As Cowen argues, our economy has enjoyed low-hanging fruit since the seventeenth century: free land, immigrant labor, and powerful new technologies. But during the last forty years, the low-hanging fruit started disappearing, and we started pretending it was still there. We have failed to recognize that we are at a technological plateau. The fruit trees are barer than we want to believe. That’s it.
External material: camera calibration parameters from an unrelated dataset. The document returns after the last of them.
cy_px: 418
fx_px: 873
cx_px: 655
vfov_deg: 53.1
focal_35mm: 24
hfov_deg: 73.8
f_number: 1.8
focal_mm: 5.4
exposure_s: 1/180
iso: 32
That is what has gone wrong and that is why our politics is crazy.
Cowen reveals the underlying causes of our past prosperity and how we will generate it again.   This is a passionate call for a new respect of scientific innovations that benefit not only the powerful elites, but humanity as a whole.
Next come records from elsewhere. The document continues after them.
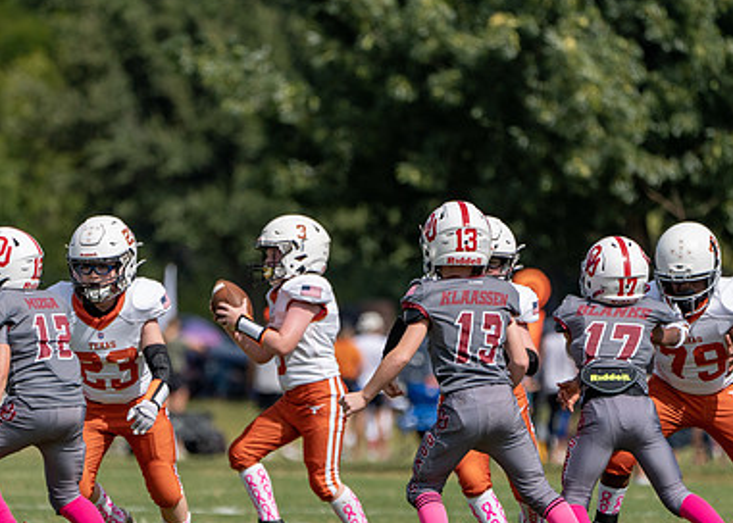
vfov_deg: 2.0
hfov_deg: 2.8
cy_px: 406
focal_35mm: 715
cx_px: 333
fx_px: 14882
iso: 320
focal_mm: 400
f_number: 5.6
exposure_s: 1/2500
The book is only 89 pages long, and is written in language that is easy to read.     It should be compulsory reading for everyone in the USA.  Are you worried yet? he asks on p42.  (Yes, I am).  We have used up free land, exploited technology and have turned uneducated kids into educated ones.    But we spend way, way too much money on government, health care and education (for what value we get back for it).  He says that my generation has not seen the creation of electricity, electric lights, the automobile, the railroad, radio, the telephone and television (actually I only got to see television for the first time when it came to South Africa when I was 13!), to name just a few.    In recent decades we have seen the creation of computers and the internet but their impacts have proved to be much more complicated and much subtler then the earlier technological breakthroughs – and are not nearly as widespread yet as say, that of the television or the automobile.   We had a great financial crisis because ‘We thought we were richer than we were’.   Can we fix what went wrong?  Yes, but it will take time.    Among his recommendations : we have to raise the social status of scientists.  (I’d like to assume that includes engineers as well !).